Difference between outsourcing and labor intermediation




One aspect that has always generated some confusion among companies was determining the characteristics of labor intermediation and outsourcing of services, which today, with the recent provision that limits the latter (Supreme Decree No. 001-2022-TR), deserves determine the differences between both figures in order not to incur penalties.

The labor lawyer Julio Villalobos Huerta sheds light on the subject and formulates the question: what is labor mediation? According to the Ministry of Labor and Employment (MTPE), it specifies, it is the assignment or assignment of labor by an intermediary entity (service company constituted exclusively for that purpose or worker cooperative) to a company called “user”, in the that there is a labor relationship between the intermediary entity and the assigned personnel.


However, the associate of the Labor Area of ​​the Miranda & Amado Law Firm recalls that the new regulations on outsourcing established that it is only possible to outsource specialized activities or works that are related to the main activity of the company that receives the service, but it cannot be executed the core of the business.

These services, in accordance with Law No. 29245, which regulates outsourcing services, must be executed in an integral manner, at the expense and risk of the outsourcing company, with its own workers and assets, he affirms.

Meanwhile, he explains, in the case of brokerage, what happens is a deployment of personnel at the request of the user company, so that the workers deployed by the brokerage company carry out complementary, highly specialized or temporary activities.

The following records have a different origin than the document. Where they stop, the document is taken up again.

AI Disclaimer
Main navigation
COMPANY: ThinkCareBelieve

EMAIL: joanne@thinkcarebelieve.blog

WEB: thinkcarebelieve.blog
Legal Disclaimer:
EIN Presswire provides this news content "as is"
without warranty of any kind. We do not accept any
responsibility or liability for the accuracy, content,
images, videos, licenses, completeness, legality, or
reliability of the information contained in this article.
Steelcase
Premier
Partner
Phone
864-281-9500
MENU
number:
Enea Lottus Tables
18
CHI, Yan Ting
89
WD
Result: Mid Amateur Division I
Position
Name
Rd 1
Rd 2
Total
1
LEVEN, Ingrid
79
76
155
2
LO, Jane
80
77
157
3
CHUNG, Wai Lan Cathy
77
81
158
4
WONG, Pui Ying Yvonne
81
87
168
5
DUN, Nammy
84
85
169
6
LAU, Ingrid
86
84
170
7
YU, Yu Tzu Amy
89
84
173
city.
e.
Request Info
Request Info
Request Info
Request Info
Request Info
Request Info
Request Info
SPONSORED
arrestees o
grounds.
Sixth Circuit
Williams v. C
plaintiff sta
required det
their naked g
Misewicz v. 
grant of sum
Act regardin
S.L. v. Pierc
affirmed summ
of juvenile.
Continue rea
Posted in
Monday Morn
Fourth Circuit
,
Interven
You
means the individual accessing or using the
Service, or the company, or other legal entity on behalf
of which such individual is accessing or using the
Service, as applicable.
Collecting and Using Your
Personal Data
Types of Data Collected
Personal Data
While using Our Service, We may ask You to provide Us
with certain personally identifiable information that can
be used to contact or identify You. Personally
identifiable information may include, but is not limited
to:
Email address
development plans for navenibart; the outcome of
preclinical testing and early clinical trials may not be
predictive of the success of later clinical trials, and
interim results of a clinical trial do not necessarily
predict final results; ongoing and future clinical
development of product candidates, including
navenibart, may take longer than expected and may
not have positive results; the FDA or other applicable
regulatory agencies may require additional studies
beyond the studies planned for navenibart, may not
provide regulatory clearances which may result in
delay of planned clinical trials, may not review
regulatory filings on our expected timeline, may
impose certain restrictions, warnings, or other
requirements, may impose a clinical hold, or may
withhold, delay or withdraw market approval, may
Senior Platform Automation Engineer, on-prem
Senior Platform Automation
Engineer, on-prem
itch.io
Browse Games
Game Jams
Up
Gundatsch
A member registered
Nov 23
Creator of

“Supreme Decree No. 001-20220-TR should not generate additional confusion to those that existed before its publication or entry into force between these figures. Through outsourcing, a comprehensive service is contracted, linked to the main activity, but with strict business autonomy. Through intermediation, what is relevant is the highlighting or provision of workers, so that they carry out a complementary (accessory), temporary or highly specialized activity”, he details.


Although, for Villalobos, it is always necessary to verify some conditions in order to determine whether or not what is outsourced is the core of the business, the expert maintains that, for example, a company that makes soft drinks, in principle, could not outsource its production or its manufacture because it is the core of the business, but the transport of the product or its packaging.

In the same way, he refers, a finance company could be prevented from outsourcing the offer or sale of banking or financial products, but it could do so to manufacture credit cards.

With these examples, a soft drink manufacturer that needs surveillance personnel would hire an intermediary company because they are complementary services; and the same could be done by the financial company, when it needs cleaning personnel for its offices.

Solidarity responsible

The intermediation includes temporary activities (occasionality and substitution), complementary (surveillance, cleaning) or highly specialized; meanwhile, in outsourcing the activity is necessary and is linked to the main one, but it does not constitute the core of the business, emphasizes Julio Villalobos.

Regarding joint and several liability, in the intermediation, the user companies will be jointly and severally liable for the payment of the labor rights owed to the outstanding workers (for the time they were in this condition) in the event that the bond is insufficient. In outsourcing, he details, the main company is jointly and severally liable for the payment of labor rights and benefits and for the social security obligations accrued for the time in which the worker was posted and up to one year after the end of the posting.


Julio Villalobos argued that companies must take into account various considerations in the areas of outsourcing and labor intermediation.

For example, that it is not possible to outsource complementary or accessory activities; and that complementary services that are not related to the line of business of the main company must be provided through intermediation companies.

At the same time, he points out that it is important to verify compliance with the labor obligations of outsourcing and intermediation companies.

He also states that brokerage firms are constituted as legal entities or cooperatives with the sole purpose of providing this service.


1,058 and 241,638 soles are the minimum and maximum limits of fines for breaching the Outsourcing Law.